WHAT THE TASK ASKS: Exactly the lines from the start of the data below through the line that contains "coordinador IDEP Salud-ATE" are to be copied, with pictures left out.

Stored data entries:
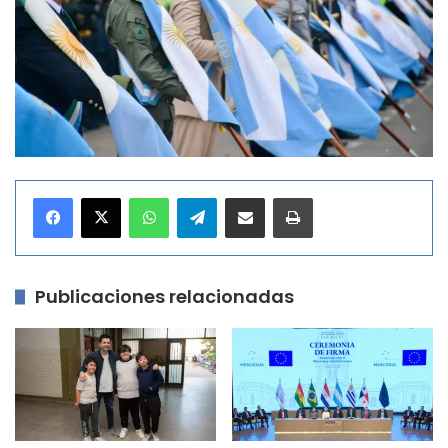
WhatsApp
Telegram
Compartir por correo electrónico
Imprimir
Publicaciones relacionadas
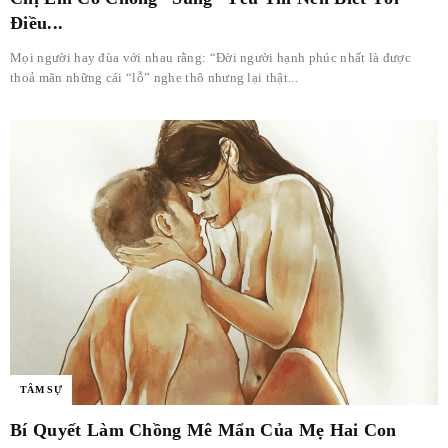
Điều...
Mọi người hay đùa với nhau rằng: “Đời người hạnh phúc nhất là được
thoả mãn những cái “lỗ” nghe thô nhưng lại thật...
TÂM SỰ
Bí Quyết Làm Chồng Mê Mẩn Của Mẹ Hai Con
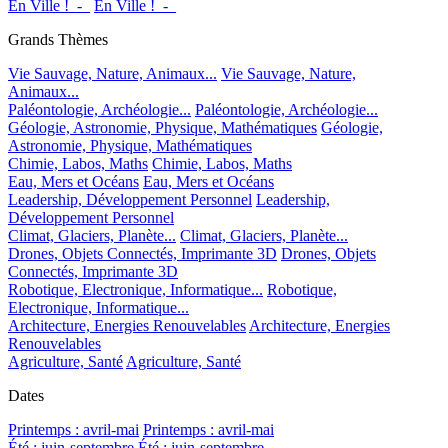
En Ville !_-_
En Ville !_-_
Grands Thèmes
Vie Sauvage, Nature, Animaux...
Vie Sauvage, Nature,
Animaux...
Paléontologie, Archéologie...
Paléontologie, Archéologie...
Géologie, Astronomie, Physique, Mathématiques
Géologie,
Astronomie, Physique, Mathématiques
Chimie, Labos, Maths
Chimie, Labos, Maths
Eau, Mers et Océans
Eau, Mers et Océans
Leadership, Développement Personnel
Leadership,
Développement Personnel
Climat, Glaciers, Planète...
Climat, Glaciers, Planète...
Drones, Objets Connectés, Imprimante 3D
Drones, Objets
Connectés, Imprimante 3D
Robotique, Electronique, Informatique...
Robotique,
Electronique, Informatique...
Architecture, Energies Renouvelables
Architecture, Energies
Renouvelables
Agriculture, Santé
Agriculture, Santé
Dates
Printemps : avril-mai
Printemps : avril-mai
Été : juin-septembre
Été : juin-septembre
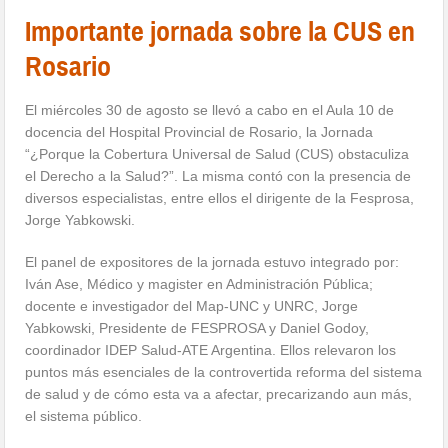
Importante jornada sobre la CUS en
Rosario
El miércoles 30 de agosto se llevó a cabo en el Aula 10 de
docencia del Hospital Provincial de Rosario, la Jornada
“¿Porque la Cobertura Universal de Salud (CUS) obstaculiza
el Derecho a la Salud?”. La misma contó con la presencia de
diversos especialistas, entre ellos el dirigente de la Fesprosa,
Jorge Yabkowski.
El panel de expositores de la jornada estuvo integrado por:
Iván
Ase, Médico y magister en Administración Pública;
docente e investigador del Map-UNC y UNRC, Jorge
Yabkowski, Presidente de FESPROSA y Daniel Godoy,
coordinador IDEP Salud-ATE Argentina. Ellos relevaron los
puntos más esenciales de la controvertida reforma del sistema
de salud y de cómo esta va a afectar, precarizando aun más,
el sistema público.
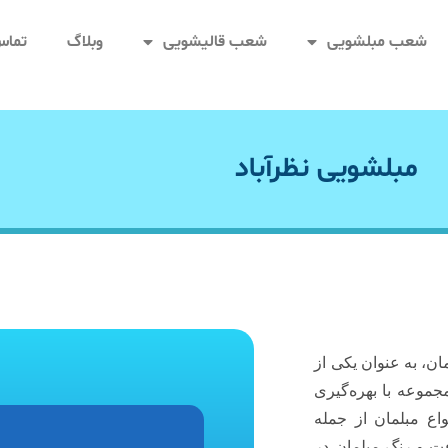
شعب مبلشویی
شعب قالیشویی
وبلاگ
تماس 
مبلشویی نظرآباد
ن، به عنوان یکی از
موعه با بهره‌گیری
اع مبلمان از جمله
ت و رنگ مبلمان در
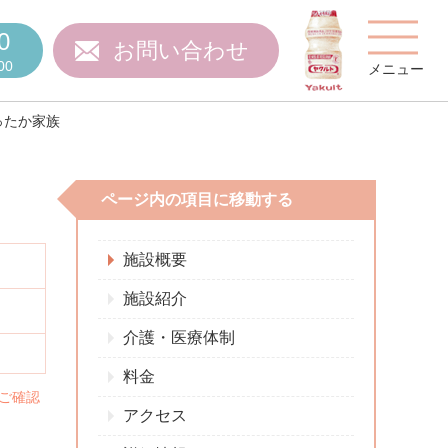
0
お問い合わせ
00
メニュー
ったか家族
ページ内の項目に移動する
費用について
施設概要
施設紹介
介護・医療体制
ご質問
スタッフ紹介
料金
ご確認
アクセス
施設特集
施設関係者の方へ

SOLUTION FOR THIS EXERCISE:
WhatsApp
Telegram
Compartir por correo electrónico
Imprimir
Publicaciones relacionadas
Điều...
Mọi người hay đùa với nhau rằng: “Đời người hạnh phúc nhất là được
thoả mãn những cái “lỗ” nghe thô nhưng lại thật...
TÂM SỰ
Bí Quyết Làm Chồng Mê Mẩn Của Mẹ Hai Con
En Ville !_-_
En Ville !_-_
Grands Thèmes
Vie Sauvage, Nature, Animaux...
Vie Sauvage, Nature,
Animaux...
Paléontologie, Archéologie...
Paléontologie, Archéologie...
Géologie, Astronomie, Physique, Mathématiques
Géologie,
Astronomie, Physique, Mathématiques
Chimie, Labos, Maths
Chimie, Labos, Maths
Eau, Mers et Océans
Eau, Mers et Océans
Leadership, Développement Personnel
Leadership,
Développement Personnel
Climat, Glaciers, Planète...
Climat, Glaciers, Planète...
Drones, Objets Connectés, Imprimante 3D
Drones, Objets
Connectés, Imprimante 3D
Robotique, Electronique, Informatique...
Robotique,
Electronique, Informatique...
Architecture, Energies Renouvelables
Architecture, Energies
Renouvelables
Agriculture, Santé
Agriculture, Santé
Dates
Printemps : avril-mai
Printemps : avril-mai
Été : juin-septembre
Été : juin-septembre
Importante jornada sobre la CUS en
Rosario
El miércoles 30 de agosto se llevó a cabo en el Aula 10 de
docencia del Hospital Provincial de Rosario, la Jornada
“¿Porque la Cobertura Universal de Salud (CUS) obstaculiza
el Derecho a la Salud?”. La misma contó con la presencia de
diversos especialistas, entre ellos el dirigente de la Fesprosa,
Jorge Yabkowski.
El panel de expositores de la jornada estuvo integrado por:
Iván
Ase, Médico y magister en Administración Pública;
docente e investigador del Map-UNC y UNRC, Jorge
Yabkowski, Presidente de FESPROSA y Daniel Godoy,
coordinador IDEP Salud-ATE Argentina. Ellos relevaron los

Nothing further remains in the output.